Morgan Stanley & Co. Incorporated is acting as dealer manager for the Exchange Offer. You may request a copy of the prospectus included in the registration statement by contacting the Tax Certification and Exchange Agent for the Exchange Offer, Acupay System LLC, which can be reached at +1-212-422-1222, toll-free at 1-888-385-BOND (2663), or at [ Info@Acupay.com ].

This press release does not constitute an offer of any securities for sale. Santander has filed a registration statement (including a Prospectus and related exchange offer materials) with the Securities and Exchange Commission (the "SEC") for the Exchange Offer.

This press release shall not constitute an offer to sell or the solicitation of an offer to buy nor shall there be any sale of these securities in any state in which such offer, solicitation or sale would be unlawful prior to registration or qualification under the securities laws of any such state.
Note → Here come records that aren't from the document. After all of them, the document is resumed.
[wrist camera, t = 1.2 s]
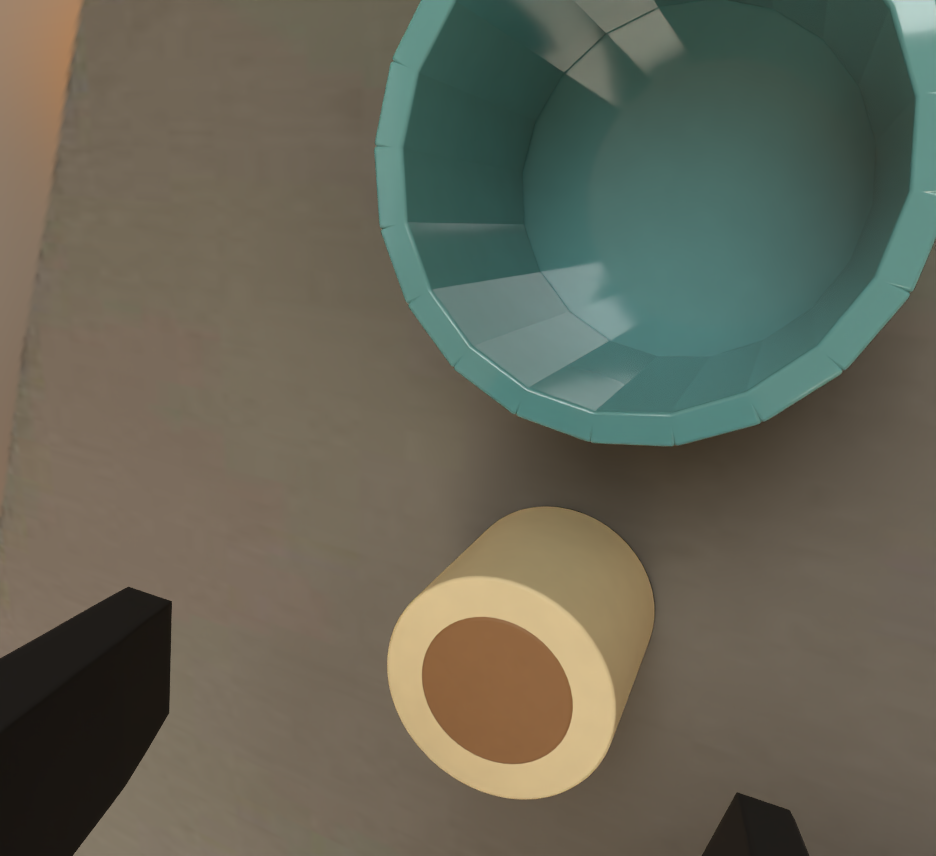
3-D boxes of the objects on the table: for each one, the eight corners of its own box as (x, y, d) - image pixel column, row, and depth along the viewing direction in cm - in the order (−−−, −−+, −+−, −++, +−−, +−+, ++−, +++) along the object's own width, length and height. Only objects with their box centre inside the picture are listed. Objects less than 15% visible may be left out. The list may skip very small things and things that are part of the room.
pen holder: (810, 424, 17) (814, 525, 11) (474, 314, 19) (331, 350, 14) (973, 24, 15) (1087, -115, 9) (566, -51, 17) (440, -200, 11)
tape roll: (620, 719, 20) (573, 843, 16) (447, 640, 22) (364, 735, 18) (683, 550, 19) (649, 640, 15) (492, 476, 20) (413, 540, 16)
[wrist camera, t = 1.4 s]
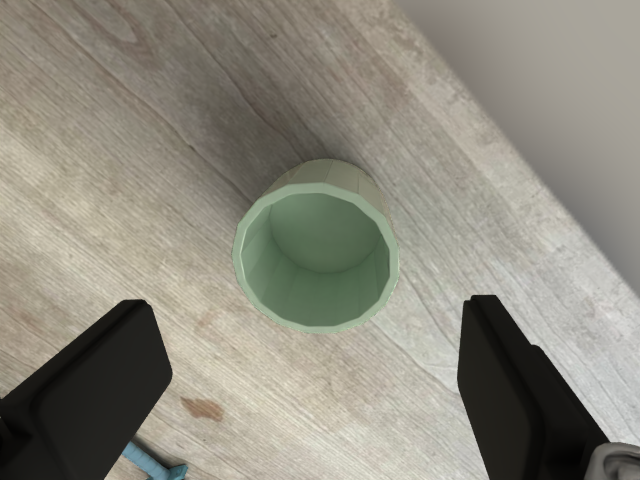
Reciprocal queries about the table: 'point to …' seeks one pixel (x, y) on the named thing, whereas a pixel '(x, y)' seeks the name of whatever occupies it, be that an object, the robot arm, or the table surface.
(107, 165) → the table surface
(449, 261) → the table surface
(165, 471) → the knife
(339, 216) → the green tumbler
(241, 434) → the table surface
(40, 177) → the table surface
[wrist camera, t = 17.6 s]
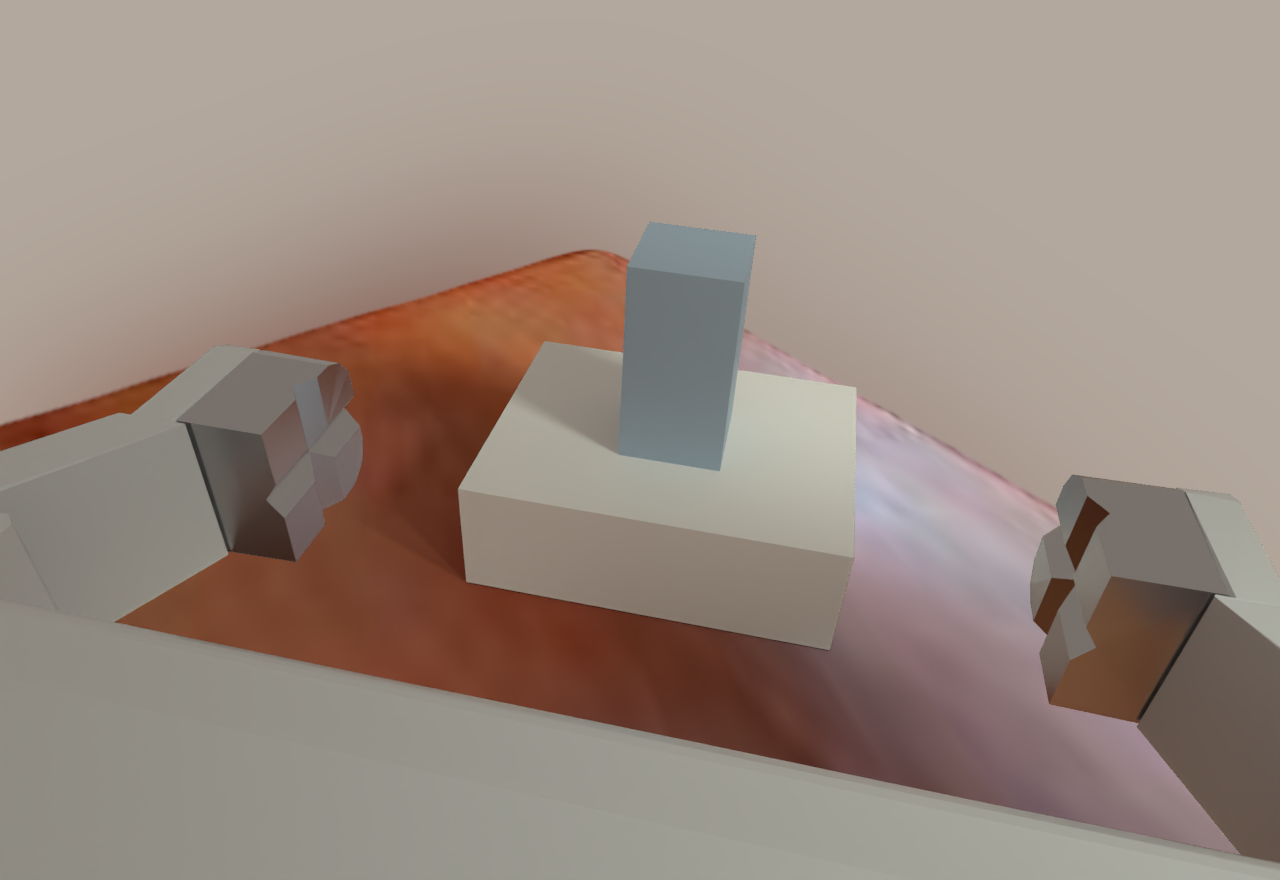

Certain Matters Relating to Non-US Jurisdictions

European Economic Area

In relation to each Member State of the European Economic Area which has implemented the Prospectus Directive (each, a "Relevant Member State"), with effect from and including the date on which the Prospectus Directive is implemented in that Relevant Member State (the "Relevant Implementation Date"), an offer to the public of any New Securities which are the subject of the Exchange Offer (the "New Securities") may not be made in that Relevant Member State, except that an offer to the public in that Relevant Member State of any New Securities may be made at any time with effect from and including the Relevant Implementation Date under the following exemptions under the Prospectus Directive, if they have been implemented in that Relevant Member State:

 -- to legal entities which are authorized or regulated to operate in the financial markets or, if not so authorized or regulated, whose corporate purpose is solely to invest in securities; -- to any legal entity which has two or more of (1) an average of at least 250 employees during the last financial year; (2) a total balance sheet of more than EUR 43,000,000 and (3) an annual net turnover of more than EUR 50,000,000, as shown in its last annual or consolidated accounts; -- to fewer than 100 natural or legal persons (other than qualified investors as defined in the Prospectus Directive); or -- in any other circumstances falling within Article 3(2) of the Prospectus Directive, provided that no such offer of New Securities shall require the issuer, the guarantor, the Offerors or the dealer manager to publish a prospectus pursuant to Article 3 of the Prospectus Directive. 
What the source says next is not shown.